Ha!  Wrong; it was a mistake, a simple error and did not indicate any vulnerability or weakness in any area whatsoever.  Mind you, this was just a half-hour in the making today, on day one of this venture, this commitment, this change in my life.  And during that half hour (after the initial shock hit like a strong wave and dissipated as quickly as it hit), what I did was consciously let go; I surrendered.

Yeah, it was still hanging out in the back of my mind but I shrunk that fear monster down to 5% of its original huge size by not giving it my energy or any credibility.

Me of all people knows how this kind of thing can snowball—first one fear and if it doesn’t get nipped in the bud right then, it starts calling in it’s family members and friends, doubt, uncertainly, anxiety and all of the others from on Main Street in Stress-ville and before you know it, we’re all sunk.

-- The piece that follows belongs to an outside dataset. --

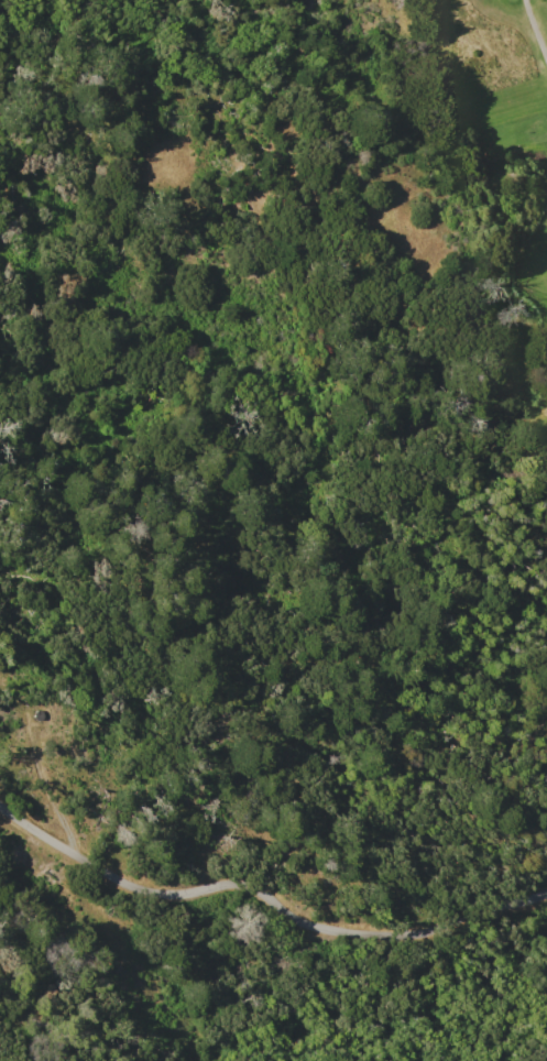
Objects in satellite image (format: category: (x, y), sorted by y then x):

I just received information that my fear was actually erroneous – ahhh, like almost all fear is.  I thought so but got a validating email to that effect and so now we’re back on track again.  F.alse E.vidence A.ppearing R.eal — yeah, I know; you’ve heard that a thousand times if you’ve heard it once (but not everybody has).

I look forward to this challenge and to being very busy with clients, students and also in this area of commitment in my life which is only temporary but which in the end will bring positive change.  I’ll blog post again as we go along on this journey sharing my challenges and successes, planning to have more success than the other.

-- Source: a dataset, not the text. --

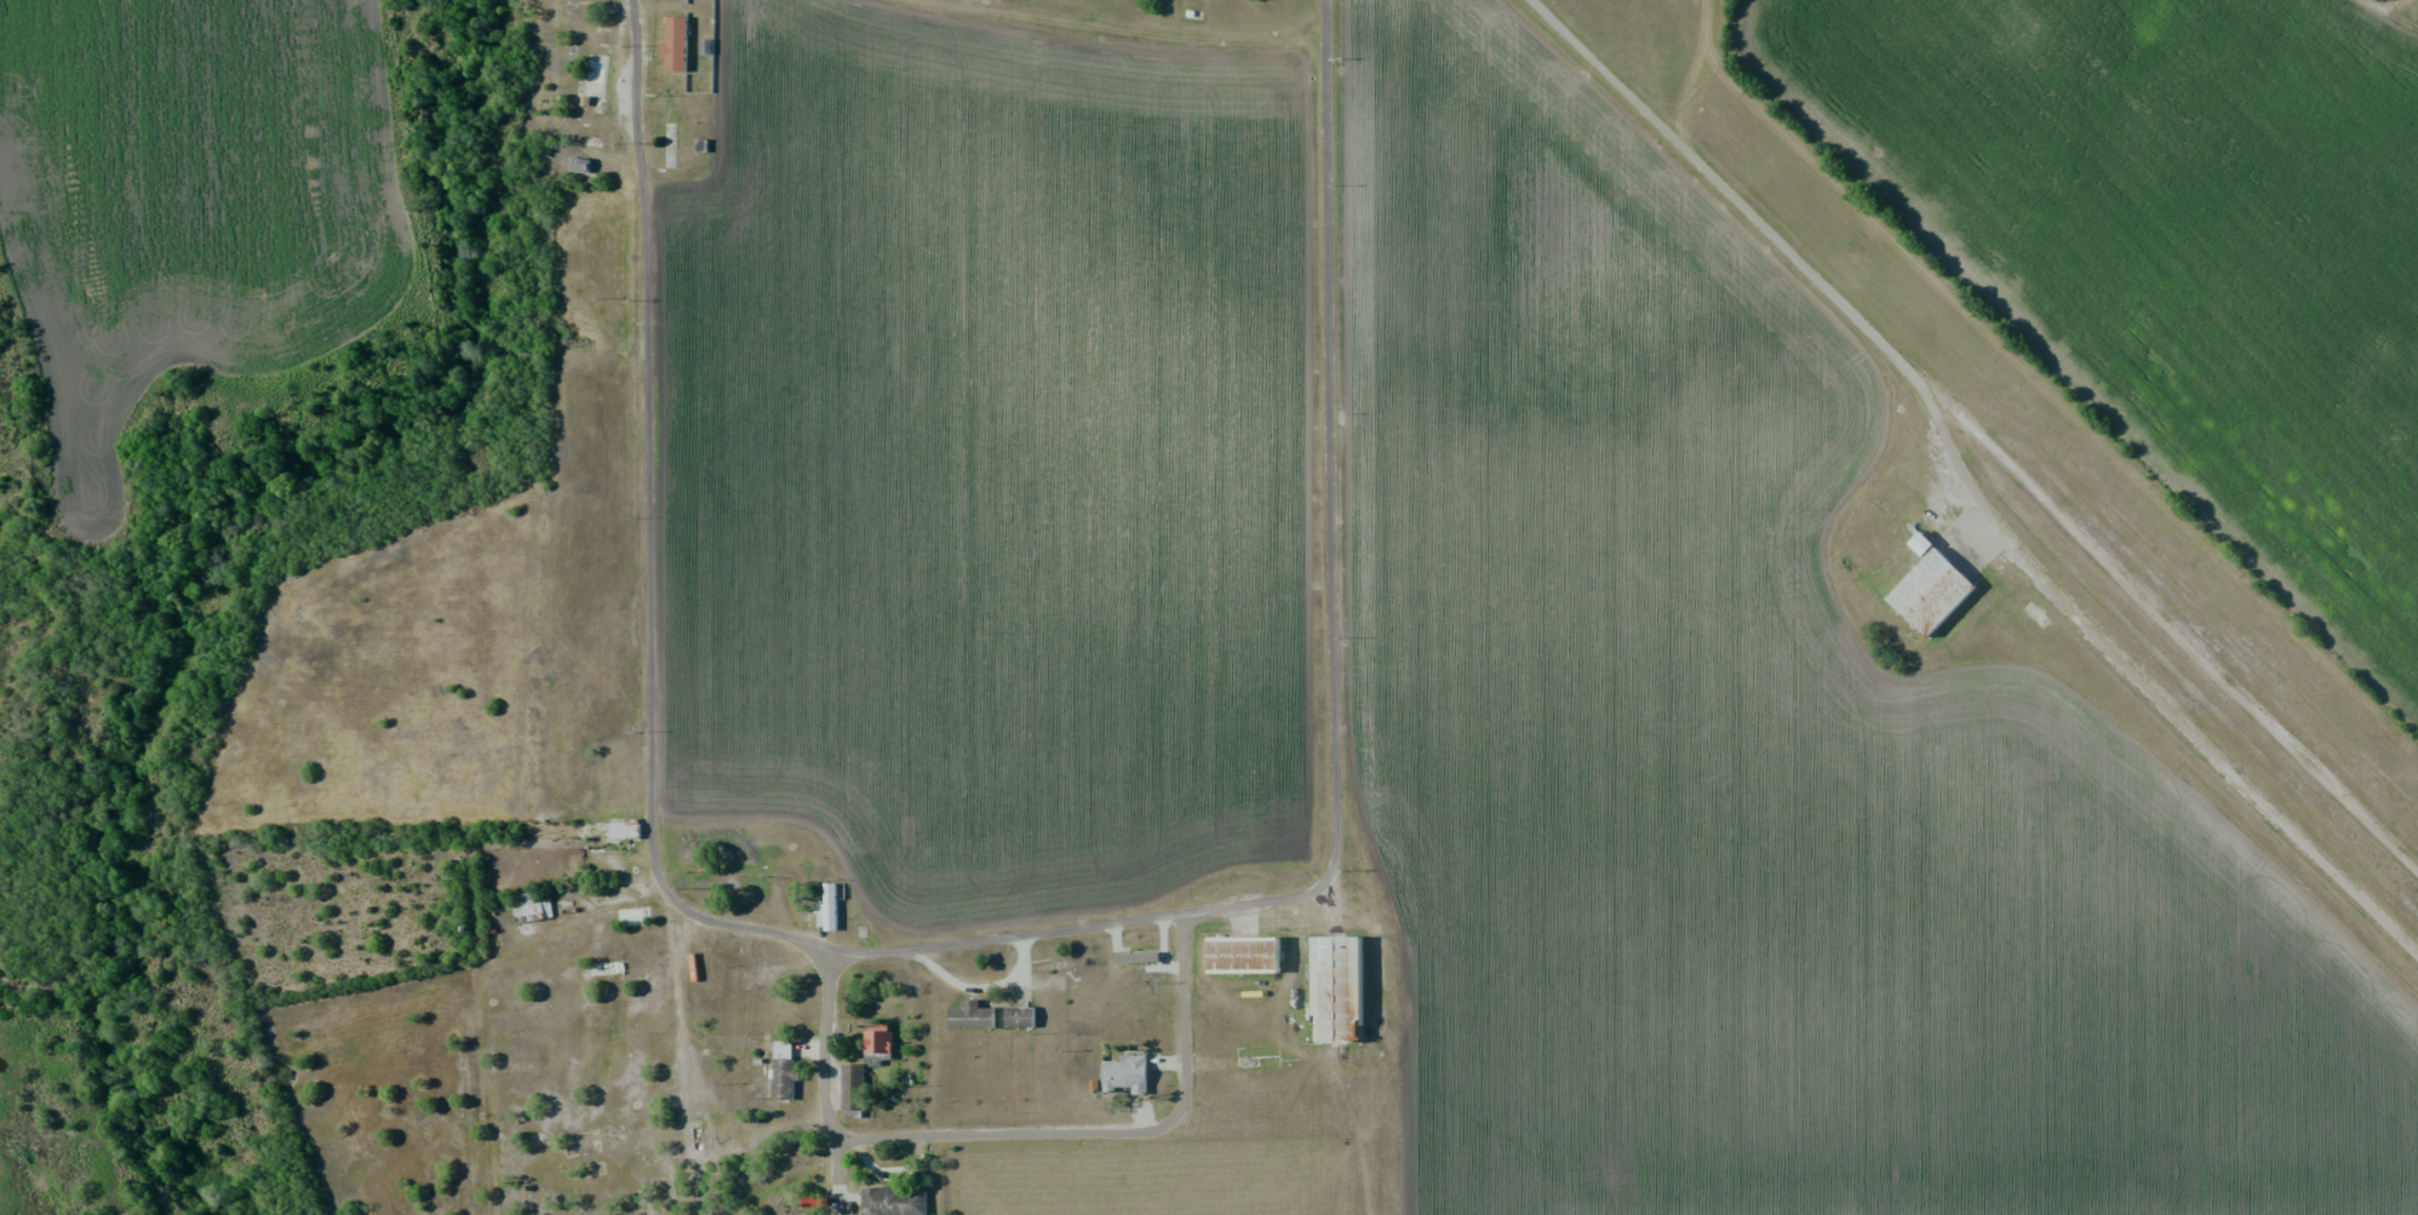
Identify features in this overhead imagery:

This has to potential to be emotional as change can be, but I am ready.  As I heard it said while watching a re-run episode of Grey’s Anatomy, and I paraphrase, “When what needs to be changed becomes more difficult to deal with than the fear of the change—it happens.”   And it’s about to.  So much for Day 1.  We’ve only 59 more days to go and lots to do!  My tarot card have been right so far on this–and my higher self has guided me right here at the brink of this change.  It seems so sudden but then change always does, doesn’ t it?

Oh, and I am pretty sure we have the green light go ahead… it should be official by tomorrow, more or less.  I’ll post again when that last small stop is pulled out; but it’s looking like a done deal.  I just have to take my own courageous steps and make my determined efforts now.  (It was that darned May Super Full  Moon in Scorpio that started this off!  I’ll be grateful at the END of the 60-Days, but one step, one day at a time.  LOL)

PS — Terence (the toad) and Sam (the salamander) didn’t make it. ( See last post. )

By the way, this week’s newsletter relates to this unfolding 60-Day thing  in many ways–the part about watching myself do things.

I’m going to make this a fun adventure (to the best of my ability) and laugh my way through it — as much as possible.  That’s my intent — we’ll see how I do.